-- Begin ARTICLE --

Here, we investigated the competition between DWF and domestic fishing fleets in the Southwestern Atlantic Ocean (SWA), focusing on the overlap of fishing areas within Brazil’s coastal waters. Beyond the high seas, we expect to detect overlaps between DWF and domestic industrial fleets operating along the border of the EEZ and the high seas of countries in the region. We carried out the investigation using 15 years of catch and ex-vessel price data from tuna fisheries operating in Brazil, which comprises the largest and most central portion of the tropical, subtropical and temperate coast of the SWA²². Our findings shed light on the interaction of foreign-flagged vessels with domestic fleets in developing countries, steering regulations toward safeguarding the equity and sustainability of the use of fishery resources.

Contributions, trends, and key players

Our results revealed the presence of DWF fleets from 24 countries, excluding Brazil, targeting tuna species in the Brazilian coastal area. African-flagged nations constituted 25% of the countries engaged in DWF operations in the Central Southwest Atlantic (SWA). Asian-flagged countries accounted for 21%, while Caribbean nations represented 17%. Central American and European countries each contributed 13% of the DWF activity in the region. From Oceania, only fleets flagged to Vanuatu were recorded (Table 1). Collectively, these fleets (including the ‘Unknown’ category) landed 741.3 thousand metric tons of tuna species during the study period (2001–2016).

-- End ARTICLE --
-- Begin DATA SECTION --

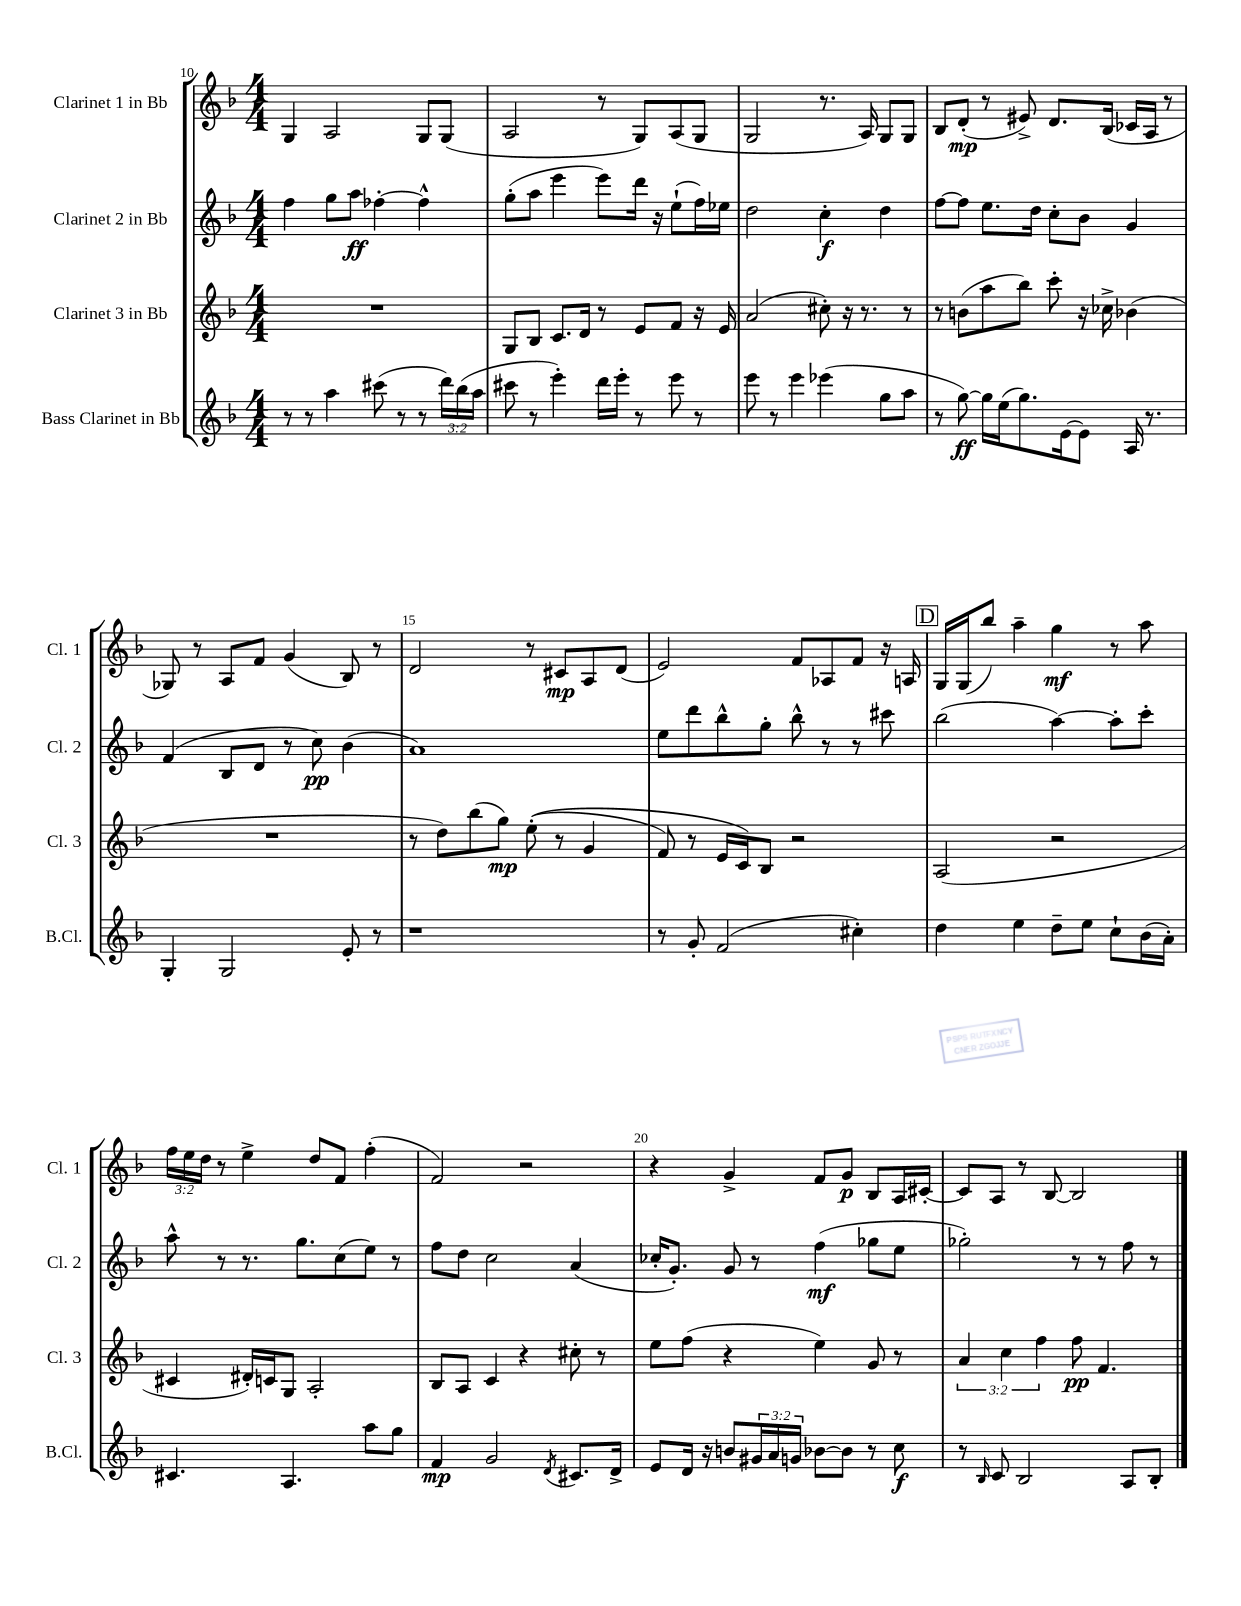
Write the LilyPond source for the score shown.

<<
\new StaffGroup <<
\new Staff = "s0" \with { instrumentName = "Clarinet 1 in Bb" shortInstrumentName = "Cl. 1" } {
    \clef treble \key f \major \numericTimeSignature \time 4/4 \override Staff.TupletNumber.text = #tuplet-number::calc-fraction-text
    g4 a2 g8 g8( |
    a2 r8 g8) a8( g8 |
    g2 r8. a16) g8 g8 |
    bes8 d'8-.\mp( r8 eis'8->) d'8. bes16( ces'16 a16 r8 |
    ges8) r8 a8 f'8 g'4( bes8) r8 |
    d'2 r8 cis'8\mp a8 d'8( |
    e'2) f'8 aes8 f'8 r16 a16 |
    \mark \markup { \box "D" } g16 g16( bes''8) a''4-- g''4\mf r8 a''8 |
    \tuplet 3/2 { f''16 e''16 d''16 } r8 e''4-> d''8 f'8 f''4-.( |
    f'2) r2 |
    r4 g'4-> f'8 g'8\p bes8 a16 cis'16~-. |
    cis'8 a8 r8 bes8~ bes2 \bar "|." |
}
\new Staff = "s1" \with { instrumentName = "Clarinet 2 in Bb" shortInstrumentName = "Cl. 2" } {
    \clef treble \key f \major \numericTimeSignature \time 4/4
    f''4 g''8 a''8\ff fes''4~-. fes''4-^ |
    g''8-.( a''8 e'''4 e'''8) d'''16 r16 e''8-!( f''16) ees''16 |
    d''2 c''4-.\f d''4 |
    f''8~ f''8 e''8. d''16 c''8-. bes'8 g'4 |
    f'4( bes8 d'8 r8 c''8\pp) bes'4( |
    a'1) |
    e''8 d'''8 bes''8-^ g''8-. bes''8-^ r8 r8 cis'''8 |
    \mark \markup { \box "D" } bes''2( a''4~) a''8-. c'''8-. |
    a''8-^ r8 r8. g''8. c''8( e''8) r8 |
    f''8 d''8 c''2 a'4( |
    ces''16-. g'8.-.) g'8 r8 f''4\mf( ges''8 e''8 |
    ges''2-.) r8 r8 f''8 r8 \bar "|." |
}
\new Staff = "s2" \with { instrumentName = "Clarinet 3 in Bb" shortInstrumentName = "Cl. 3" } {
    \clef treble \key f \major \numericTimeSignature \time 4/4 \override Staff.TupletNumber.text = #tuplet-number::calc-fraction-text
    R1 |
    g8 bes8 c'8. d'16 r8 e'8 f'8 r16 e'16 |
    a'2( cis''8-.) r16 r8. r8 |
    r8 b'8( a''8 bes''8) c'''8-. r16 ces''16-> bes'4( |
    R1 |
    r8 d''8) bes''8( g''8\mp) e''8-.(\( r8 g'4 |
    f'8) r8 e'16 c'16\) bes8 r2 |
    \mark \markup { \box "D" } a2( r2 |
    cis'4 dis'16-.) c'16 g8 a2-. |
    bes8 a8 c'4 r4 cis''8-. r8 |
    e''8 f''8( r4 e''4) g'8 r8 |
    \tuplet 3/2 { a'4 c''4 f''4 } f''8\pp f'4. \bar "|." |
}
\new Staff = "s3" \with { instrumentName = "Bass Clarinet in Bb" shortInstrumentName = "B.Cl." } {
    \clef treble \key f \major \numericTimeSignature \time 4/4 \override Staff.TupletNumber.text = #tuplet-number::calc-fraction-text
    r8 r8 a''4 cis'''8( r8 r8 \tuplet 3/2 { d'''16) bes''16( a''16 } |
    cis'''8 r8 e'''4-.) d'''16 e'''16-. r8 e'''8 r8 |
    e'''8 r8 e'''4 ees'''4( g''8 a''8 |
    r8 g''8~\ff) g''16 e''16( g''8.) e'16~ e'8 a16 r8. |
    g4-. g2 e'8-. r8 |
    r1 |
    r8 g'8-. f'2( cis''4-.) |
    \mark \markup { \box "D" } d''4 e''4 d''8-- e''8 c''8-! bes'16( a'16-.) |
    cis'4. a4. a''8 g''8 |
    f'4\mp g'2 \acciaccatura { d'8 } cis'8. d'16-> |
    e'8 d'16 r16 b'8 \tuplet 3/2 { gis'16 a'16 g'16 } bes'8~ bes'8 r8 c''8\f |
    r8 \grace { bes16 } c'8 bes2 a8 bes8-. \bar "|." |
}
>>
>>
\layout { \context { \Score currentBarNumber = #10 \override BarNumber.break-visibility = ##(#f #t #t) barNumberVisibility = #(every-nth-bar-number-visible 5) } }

-- End DATA SECTION --

◆ **TASKS**
**a.** What total quantity of tuna did the distant-water fleets land during the study period, according to the passage on tuna fisheries off Brazil?
**b.** Write the next part of the passage on tuna fisheries off Brazil, starting after its last sentence.
The listing plays no part in what is asked here.

◆ **WRITTEN RESPONSES**
**a.** They landed 741.3 thousand metric tons of tuna species from 2001 to 2016.

**b.**
According to the records, 85.6% of all tuna species combined are caught by domestic (Brazilian) fleets (Table 1). However, when focusing on albacore specifically, Taiwanese vessels capture 2.4 times the volume landed by Brazilian vessels (Fig. 1). The Taiwanese fleet also accounts for the second-greatest share of total catch (~10% of the recorded landings). The Japanese fleet accounts for 1.4% of the catches, while the combined catches of the other 22 countries together amount to 3.2% of the total (Fig. S1).

Fishing dynamics and target species

By zooming lens only in the DWF catches, vessels flagged under Taiwan accounted for the majority of the catches (67%), followed by Japan (10%), Belize (5%), and Saint Vincent & the Grenadines (4.1%). The remaining foreign-flagged vessels together represented 13.5% of total distant water fishing catches (Fig. S1, see Supplementary Material).

During the period analyzed, DWF for albacore was mostly conducted by Taiwanese fleets. Brazilian albacore catches declined sharply after 2003, showed a modest increase between 2011 and 2013, but experienced another decline after 2014. The Japanese fleet accounted for the second-greatest share of albacore harvesting among DWF operations, surpassing the catch volumes of domestic Brazilian fleets. The domestic fleet appeared as the main harvester of the bulk of the skipjack tuna, yellowfin and bigeye tuna. DWF on yellowfin tuna was performed mainly by fleets from Saint Vincent & Grenadines, Vanuatu, Taiwan and Belize. Bigeye tuna was caught by DWF performed by fleets from Japan, China, Taiwan, Panamá and Saint Vincent & Grenadines (Fig. 1). In summary, although albacore tuna has been the primary target of DWF in Brazilian waters, yellowfin and bigeye also experienced consistent, albeit minimal, fishing pressure from foreign fleets.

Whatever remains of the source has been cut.